> DIRECTIVE
Starting at the line that contains "Does any single" and running through the end of the items, swap "tallest" for "highest" and change nothing else. Return only those lines, without the pictures.
*** Opening MATERIALS PROVIDED ***
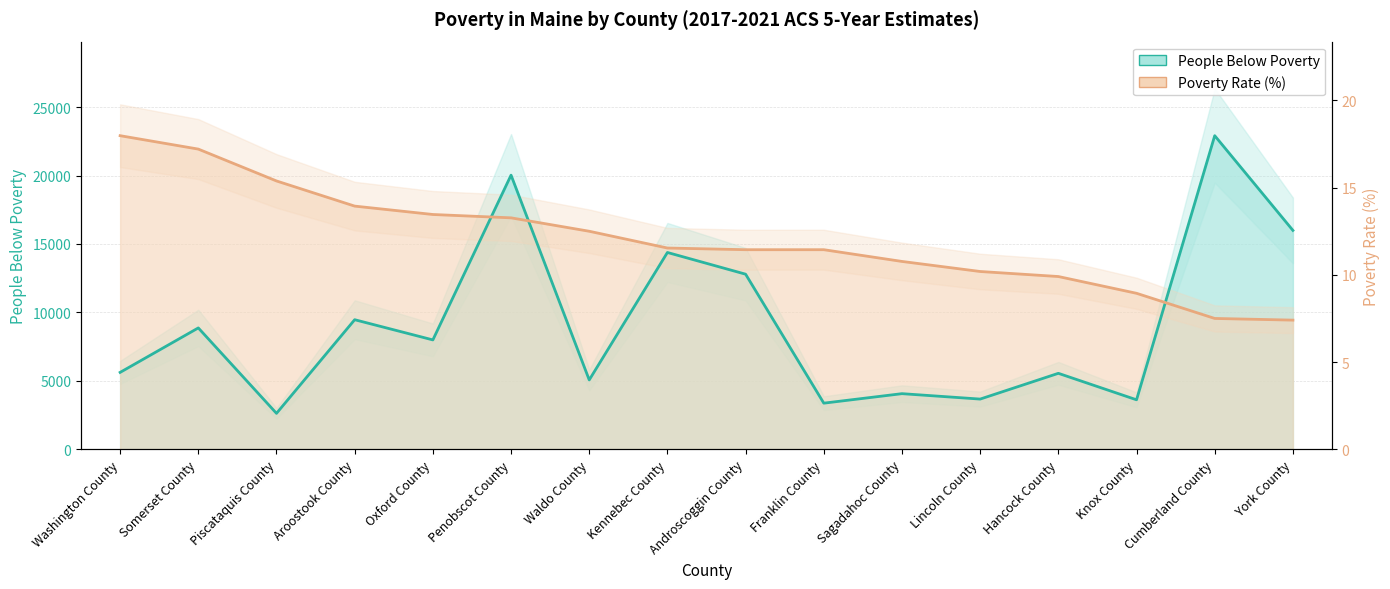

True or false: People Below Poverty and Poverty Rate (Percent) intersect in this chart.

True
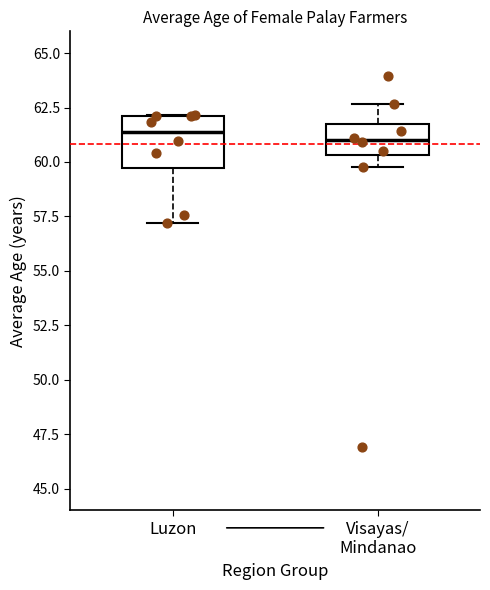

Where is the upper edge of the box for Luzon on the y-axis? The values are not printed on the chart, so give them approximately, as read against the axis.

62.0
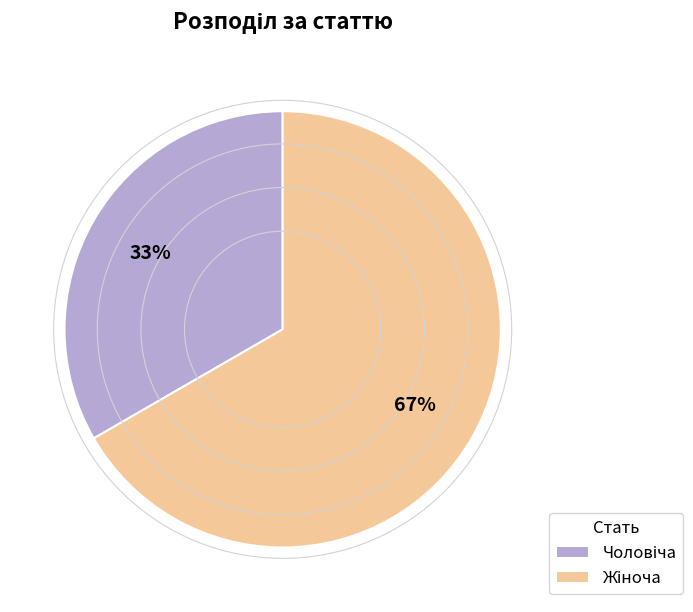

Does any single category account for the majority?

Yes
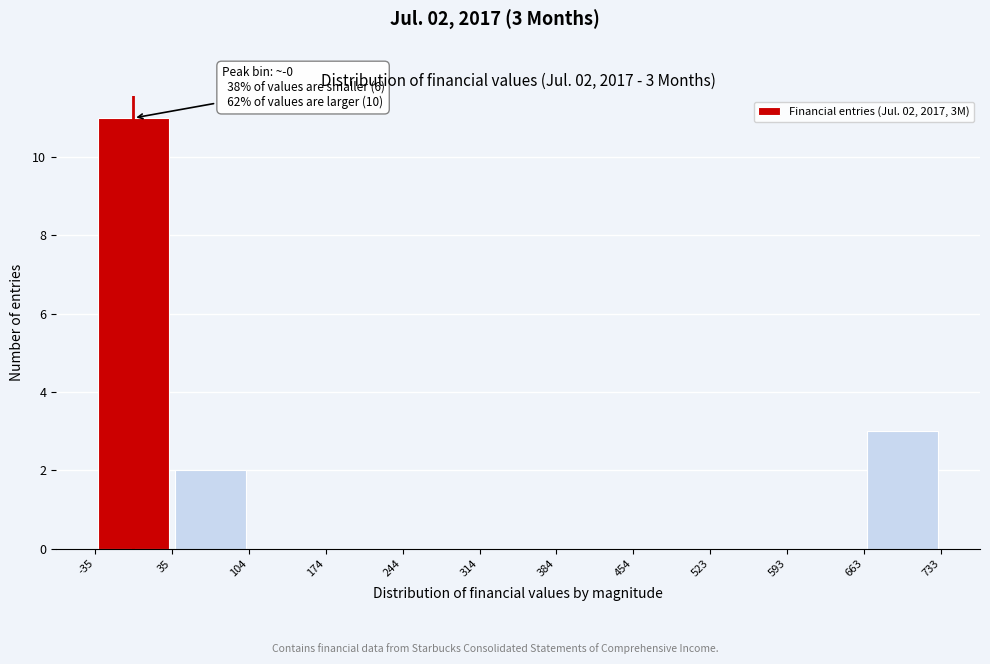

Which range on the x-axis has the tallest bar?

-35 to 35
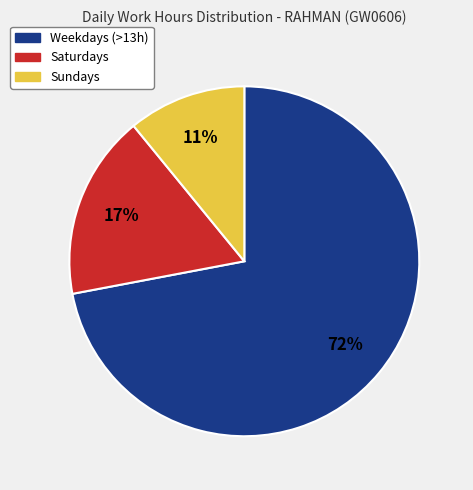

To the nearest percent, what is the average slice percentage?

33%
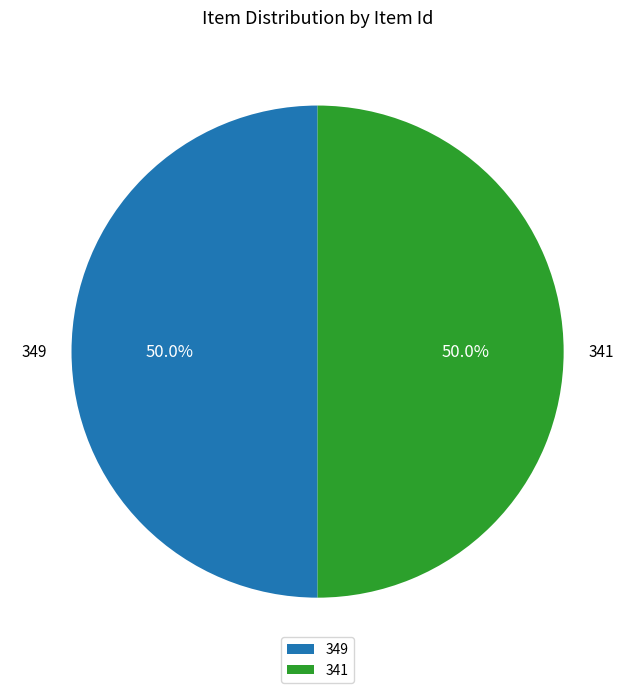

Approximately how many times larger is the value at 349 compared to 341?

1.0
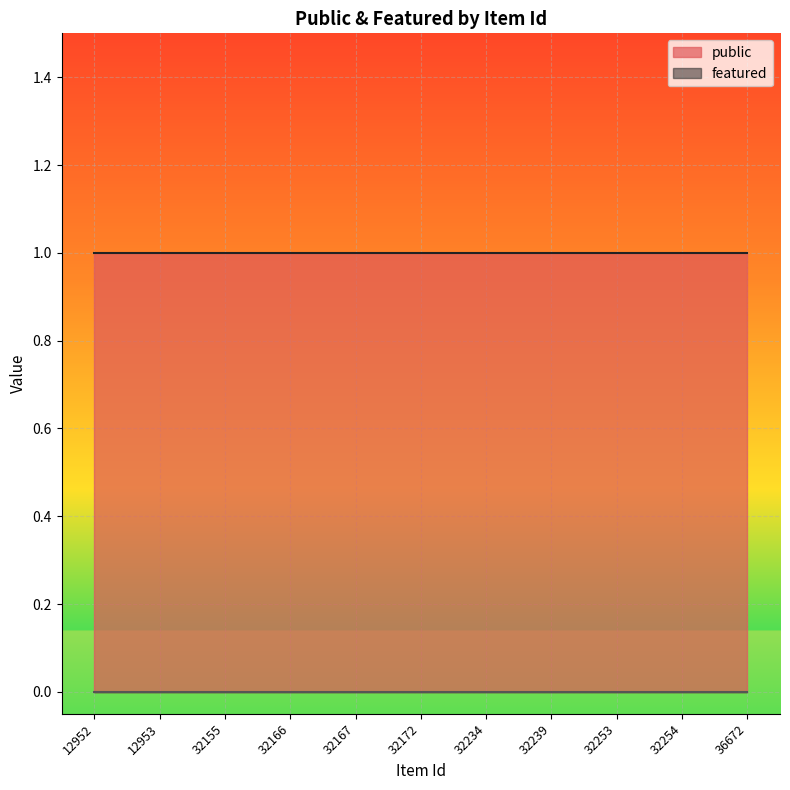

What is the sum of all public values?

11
*** Closing MATERIALS PROVIDED ***
> SOLUTION
Does any single category account for the majority?

Yes

Which range on the x-axis has the highest bar?

-35 to 35

To the nearest percent, what is the average slice percentage?

33%

Approximately how many times larger is the value at 349 compared to 341?

1.0

What is the sum of all public values?

11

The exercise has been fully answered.